Le virage libéral et pro-entreprises, entamé par le RN depuis l’arrivée de Jordan Bardella à la tête du parti, s’affirme avec une baisse des impôts de production (CFE, C3S et CVAE) pour 16,2 milliards d’euros. Il n’est plus question du doublement de la taxe exceptionnelle sur les entreprises de transport maritime, qui figurait encore dans les orientations budgétaires présentées en 2024. « Nous sommes toujours sur une relance keynésienne, mais la vision étatiste de Marine Le Pen recule, ne serait-ce qu’à cause du flou sur les retraites, à la faveur de mesures destinées à séduire les entreprises », note encore Éric Delannoy. « Ils veulent faire la démonstration qu’ils ont compris comment fonctionnent les dynamiques économiques chères aux chefs d’entreprise. »

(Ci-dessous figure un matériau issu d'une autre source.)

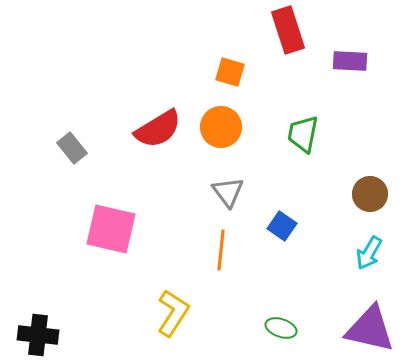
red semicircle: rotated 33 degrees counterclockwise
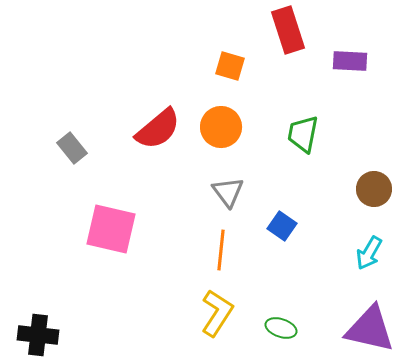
orange square: moved 6 px up
red semicircle: rotated 9 degrees counterclockwise
brown circle: moved 4 px right, 5 px up
yellow L-shape: moved 44 px right
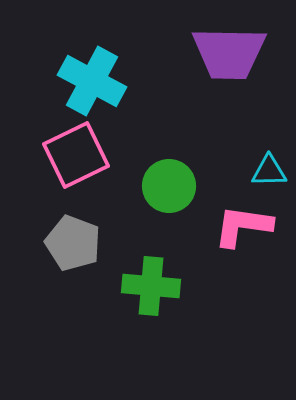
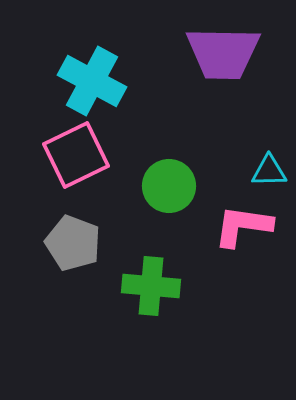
purple trapezoid: moved 6 px left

Au titre des recettes nouvelles, le RN vise la bagatelle de 31 milliards. Opposé à la taxe Zucman, le parti propose plutôt « un impôt sur la fortune financière » pour 4 milliards d’euros et une augmentation de 33 % de la taxe sur les rachats d’actions, espérant atteindre un rendement de 8,4 milliards. Enfin, son plan de lutte contre les fraudes doit permettre de dégager 3,5 milliards. Là encore, le chiffrage semble particulièrement optimiste, quand le gouvernement espère tirer 1,5 milliard du plan de lutte contre les fraudes sociales et fiscales présenté mi-octobre. Un montant qui n’est « pas crédible » a déjà averti le Haut conseil des finances publiques, au vu de la progression des recettes issues des contrôles fiscaux ces dernières années.